▶ _TEXTO FORNECIDO_
□ □ □ □
Carta aberta à Europa Press em relação ao Partidos dos Trabalhadores do Curdistão (PKK)

Um grupo de organizações e meios de comunicação difundiram uma carta dirigida à agência de notícias Europa Press, criticando seu tratamento informativo sobre os feitos relacionados ao Partido dos Trabalhadores do Curdistão (PKK).

A seguir, publicamos a carta completa:

Madrid, 13 de julho de 2020.

Estimado Sr. Diretor,

Há tempos observamos que em todas as notícias relacionadas ao PKK (Partidos dos Trabalhadores do Curdistão) se vêm aplicando como legenda o seguinte trecho: “Mais de 40.000 pessoas, em sua maioria curdos, foram mortas desde que o PKK pegou em armas contra as forças governamentais em 1984. O grupo é considerado terrorista pela Turquia, pela União Europeia e pelos EUA.”

Tal trecho, pensamos, não faz justiça à verdade. Embora a Turquia, a UE e os EUA incluam o PKK em tais listas controversas, queremos esclarecer que em janeiro de 2020 o Tribunal de Apelação da Bélgica se pronunciou a favor de 42 pessoas e 2 empresas acusadas de militância, de difundir propaganda e angariar fundos. A sentença se fundamenta no Artigo 146 (bis) do Código Penal belga – que deriva do Direito Internacional Humanitário e do marco legislativo antiterrorista europeu – e faz referência explícita a que não se pode considerar uma organização como terrorista no âmbito de uma guerra em curso.

Em novembro de 2018, o Tribunal Superior de Justiça da União Europeia (TSJUE) concordou que o Conselho da Europa deveria anular a inclusão do PKK nas mencionadas listas, baseando-se no longo tempo que havia passado desde que os principais promotores (Reino Unido e França) realizaram tais demandas contra o PKK em suas respectivas jurisprudências nacionais. Foi em 2001 quando o Reino Unido incluiu o PKK em seu ficheiro FTO (Foreign Terrorist Organizations) e é apenas em 2014 que a União Europeia decidiu incluí-lo nas listas comuns. O Ministério do Interior do Reino Unido recorreu alegando que nesses 13 anos haviam-se cometido 69 atos violentos em território turco, embora o TSJUE não veja motivos suficientes para vincular tais atos ao PKK, que se distanciava deles, tendo a maioria sido reivindicado por distintos grupos como o TAK (Jovens Falcões). De qualquer forma, como a cada seis meses são revisadas as listas, voltou-se a incluir o PKK.
□ □ □ □
▶ _ITENS_
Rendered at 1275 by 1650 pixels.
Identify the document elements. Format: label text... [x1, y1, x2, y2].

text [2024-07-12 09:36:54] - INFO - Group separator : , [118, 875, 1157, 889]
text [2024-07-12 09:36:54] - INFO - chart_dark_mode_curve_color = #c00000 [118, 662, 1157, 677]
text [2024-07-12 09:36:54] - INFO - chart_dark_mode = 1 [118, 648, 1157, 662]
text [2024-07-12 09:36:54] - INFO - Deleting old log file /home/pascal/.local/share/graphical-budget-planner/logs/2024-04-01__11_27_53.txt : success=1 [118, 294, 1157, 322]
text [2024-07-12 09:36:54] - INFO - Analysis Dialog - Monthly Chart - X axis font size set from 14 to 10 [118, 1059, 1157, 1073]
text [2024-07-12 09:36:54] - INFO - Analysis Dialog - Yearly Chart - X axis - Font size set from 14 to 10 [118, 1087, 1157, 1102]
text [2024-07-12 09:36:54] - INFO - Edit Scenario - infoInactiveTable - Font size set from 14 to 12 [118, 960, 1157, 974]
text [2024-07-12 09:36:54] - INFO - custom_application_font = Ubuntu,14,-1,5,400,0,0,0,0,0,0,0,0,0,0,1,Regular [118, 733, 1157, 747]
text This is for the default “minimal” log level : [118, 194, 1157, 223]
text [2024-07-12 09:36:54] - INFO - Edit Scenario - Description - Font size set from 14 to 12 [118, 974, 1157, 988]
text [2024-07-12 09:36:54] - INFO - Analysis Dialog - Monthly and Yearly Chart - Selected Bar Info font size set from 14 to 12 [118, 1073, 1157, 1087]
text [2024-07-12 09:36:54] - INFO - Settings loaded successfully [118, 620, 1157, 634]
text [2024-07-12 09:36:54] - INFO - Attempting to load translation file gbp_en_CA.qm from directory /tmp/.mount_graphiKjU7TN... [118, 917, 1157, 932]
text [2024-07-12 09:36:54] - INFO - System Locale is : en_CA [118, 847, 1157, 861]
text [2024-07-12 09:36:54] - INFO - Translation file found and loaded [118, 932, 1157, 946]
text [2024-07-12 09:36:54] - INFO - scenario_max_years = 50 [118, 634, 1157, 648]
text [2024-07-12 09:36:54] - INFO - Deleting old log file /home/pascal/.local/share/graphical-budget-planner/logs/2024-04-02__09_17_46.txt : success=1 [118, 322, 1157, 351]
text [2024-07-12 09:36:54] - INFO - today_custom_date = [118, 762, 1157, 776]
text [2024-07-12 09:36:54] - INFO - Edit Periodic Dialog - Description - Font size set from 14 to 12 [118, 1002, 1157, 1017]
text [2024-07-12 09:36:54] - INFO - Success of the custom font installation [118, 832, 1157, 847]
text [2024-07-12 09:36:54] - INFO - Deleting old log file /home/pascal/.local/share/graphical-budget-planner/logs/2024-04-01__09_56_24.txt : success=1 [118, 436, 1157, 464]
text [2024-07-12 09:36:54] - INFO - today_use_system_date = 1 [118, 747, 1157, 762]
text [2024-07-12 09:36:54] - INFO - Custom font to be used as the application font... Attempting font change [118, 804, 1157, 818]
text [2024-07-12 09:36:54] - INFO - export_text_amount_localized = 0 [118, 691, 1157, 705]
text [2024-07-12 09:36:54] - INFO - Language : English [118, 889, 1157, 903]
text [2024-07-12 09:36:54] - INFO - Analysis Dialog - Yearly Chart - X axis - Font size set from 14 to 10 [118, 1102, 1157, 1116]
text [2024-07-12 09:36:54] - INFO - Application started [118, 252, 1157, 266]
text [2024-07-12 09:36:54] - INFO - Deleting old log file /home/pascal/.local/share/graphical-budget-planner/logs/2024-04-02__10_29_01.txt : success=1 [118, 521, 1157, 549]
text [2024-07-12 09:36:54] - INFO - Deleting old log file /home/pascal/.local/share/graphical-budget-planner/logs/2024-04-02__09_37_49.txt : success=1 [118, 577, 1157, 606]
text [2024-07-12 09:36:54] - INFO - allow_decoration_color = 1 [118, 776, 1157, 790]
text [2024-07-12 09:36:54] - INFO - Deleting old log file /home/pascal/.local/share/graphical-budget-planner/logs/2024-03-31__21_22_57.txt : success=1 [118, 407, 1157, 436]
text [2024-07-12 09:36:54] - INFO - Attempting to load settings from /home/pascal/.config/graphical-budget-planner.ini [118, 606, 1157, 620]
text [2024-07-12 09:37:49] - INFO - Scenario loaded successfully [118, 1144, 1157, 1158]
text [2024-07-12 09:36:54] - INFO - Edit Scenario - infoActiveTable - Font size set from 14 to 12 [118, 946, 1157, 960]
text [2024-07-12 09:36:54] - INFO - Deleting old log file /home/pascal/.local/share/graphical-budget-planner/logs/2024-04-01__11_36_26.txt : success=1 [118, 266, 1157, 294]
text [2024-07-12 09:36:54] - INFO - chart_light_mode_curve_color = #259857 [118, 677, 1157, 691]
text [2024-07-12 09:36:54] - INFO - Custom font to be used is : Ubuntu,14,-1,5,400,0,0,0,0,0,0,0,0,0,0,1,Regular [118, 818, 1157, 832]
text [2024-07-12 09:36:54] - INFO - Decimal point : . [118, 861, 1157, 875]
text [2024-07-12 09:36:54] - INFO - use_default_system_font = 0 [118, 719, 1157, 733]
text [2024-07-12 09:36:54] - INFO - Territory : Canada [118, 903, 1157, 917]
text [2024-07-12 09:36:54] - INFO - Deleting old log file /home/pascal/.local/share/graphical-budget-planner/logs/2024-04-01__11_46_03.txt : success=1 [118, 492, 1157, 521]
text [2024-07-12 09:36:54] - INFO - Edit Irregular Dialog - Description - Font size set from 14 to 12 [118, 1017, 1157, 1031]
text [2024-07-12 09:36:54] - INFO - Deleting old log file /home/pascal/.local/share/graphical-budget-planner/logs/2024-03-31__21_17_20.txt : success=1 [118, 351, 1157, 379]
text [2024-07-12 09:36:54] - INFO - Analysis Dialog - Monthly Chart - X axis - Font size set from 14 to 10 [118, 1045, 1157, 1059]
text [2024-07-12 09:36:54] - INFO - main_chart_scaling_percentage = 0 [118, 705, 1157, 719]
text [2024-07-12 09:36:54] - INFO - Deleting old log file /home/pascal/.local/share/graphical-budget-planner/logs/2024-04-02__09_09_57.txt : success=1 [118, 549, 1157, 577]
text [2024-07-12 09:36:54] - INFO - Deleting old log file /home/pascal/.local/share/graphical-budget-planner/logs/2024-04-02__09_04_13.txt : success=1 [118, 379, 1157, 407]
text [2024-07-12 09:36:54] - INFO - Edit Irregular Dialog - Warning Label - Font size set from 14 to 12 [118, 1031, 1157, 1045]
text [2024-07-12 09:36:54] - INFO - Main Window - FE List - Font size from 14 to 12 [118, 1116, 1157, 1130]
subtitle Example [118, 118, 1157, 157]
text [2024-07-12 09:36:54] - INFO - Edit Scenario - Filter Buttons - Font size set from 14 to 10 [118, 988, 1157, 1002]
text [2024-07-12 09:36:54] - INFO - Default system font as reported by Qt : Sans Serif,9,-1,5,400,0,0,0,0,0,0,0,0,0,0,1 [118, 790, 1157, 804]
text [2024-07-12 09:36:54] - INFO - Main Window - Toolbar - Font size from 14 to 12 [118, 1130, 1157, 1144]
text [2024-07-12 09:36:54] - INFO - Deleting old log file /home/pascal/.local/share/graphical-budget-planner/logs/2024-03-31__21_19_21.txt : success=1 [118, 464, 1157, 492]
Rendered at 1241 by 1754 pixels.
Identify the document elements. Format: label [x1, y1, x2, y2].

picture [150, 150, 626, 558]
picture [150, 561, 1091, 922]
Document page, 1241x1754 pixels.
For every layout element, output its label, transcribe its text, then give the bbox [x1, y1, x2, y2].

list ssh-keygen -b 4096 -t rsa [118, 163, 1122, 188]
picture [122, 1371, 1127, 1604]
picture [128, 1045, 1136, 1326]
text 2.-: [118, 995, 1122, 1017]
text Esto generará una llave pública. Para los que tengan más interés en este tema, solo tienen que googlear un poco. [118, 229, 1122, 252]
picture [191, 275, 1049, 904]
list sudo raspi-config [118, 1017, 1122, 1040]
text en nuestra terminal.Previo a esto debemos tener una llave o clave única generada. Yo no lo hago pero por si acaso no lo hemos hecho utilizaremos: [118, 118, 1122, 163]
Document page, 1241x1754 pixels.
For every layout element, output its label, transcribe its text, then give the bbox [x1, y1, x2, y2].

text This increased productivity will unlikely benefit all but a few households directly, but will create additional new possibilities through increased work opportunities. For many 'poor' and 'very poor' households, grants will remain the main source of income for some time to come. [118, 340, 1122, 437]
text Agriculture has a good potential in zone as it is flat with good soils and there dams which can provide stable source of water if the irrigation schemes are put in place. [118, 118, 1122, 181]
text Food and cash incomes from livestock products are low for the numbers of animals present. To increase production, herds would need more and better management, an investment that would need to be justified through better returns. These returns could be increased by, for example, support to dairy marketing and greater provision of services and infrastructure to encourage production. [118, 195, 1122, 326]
□ □ □ □
▶ _OBJETIVOS_
(A) Responda, com base na carta aberta à Europa Press:
(i) Em que cidade e data a carta foi escrita?
(ii) A decisão do Tribunal de Apelação da Bélgica foi a favor de quantas pessoas e quantas empresas?
(iii) Em que ano o Reino Unido incluiu o PKK em seu ficheiro FTO?
(B) Quais anos são citados na carta aberta à Europa Press? Liste cada um apenas uma vez.
(C) Prossiga com a carta aberta à Europa Press a partir do ponto em que ela termina.

▶ _RESPOSTAS DOS EXERCÍCIOS_
(A)
(i) Madrid, 13 de julho de 2020.
(ii) 42 pessoas e 2 empresas.
(iii) 2001.

(B) 1984, 2001, 2014, 2018, 2020

(C)
Atualmente, a Comissão Europeia para a Democracia através do Direito, ou Comissão de Veneza (órgão consultivo formado por especialistas independentes, oriundos do campo do direito constitucional) está estudando a possibilidade de sancionar ou expulsar a Turquia do mesmo por sua política de detenção aos prefeitos eleitos e sua substituição por fiduciários afins ao regime. Já são 45 os municípios expropriados politicamente.

Também queremos ressaltar que a maior parte das vítimas estão do lado do PKK, que sofreu numerosas perseguições, bombardeios e assédios por parte do Estado turco e sua guerrilha paramilitar, ultranacionalistas turcos, tais como os “Lobos Cinzentos” e grupos jihadistas.

Para compreender melhor o contexto da luta entre o movimento curdo e o Estado turco devemos retornar ao ano de 1973, quando a semente do PKK era apenas uma organização cultural que lutava contra a ideia excludente de “uma nação, um Estado, uma bandeira, uma língua”. Em 1977, Hakki Karer foi assassinado pelo serviço de inteligência turco (MIT) e no mesmo ano foi publicado “O caminho para a emancipação curda”.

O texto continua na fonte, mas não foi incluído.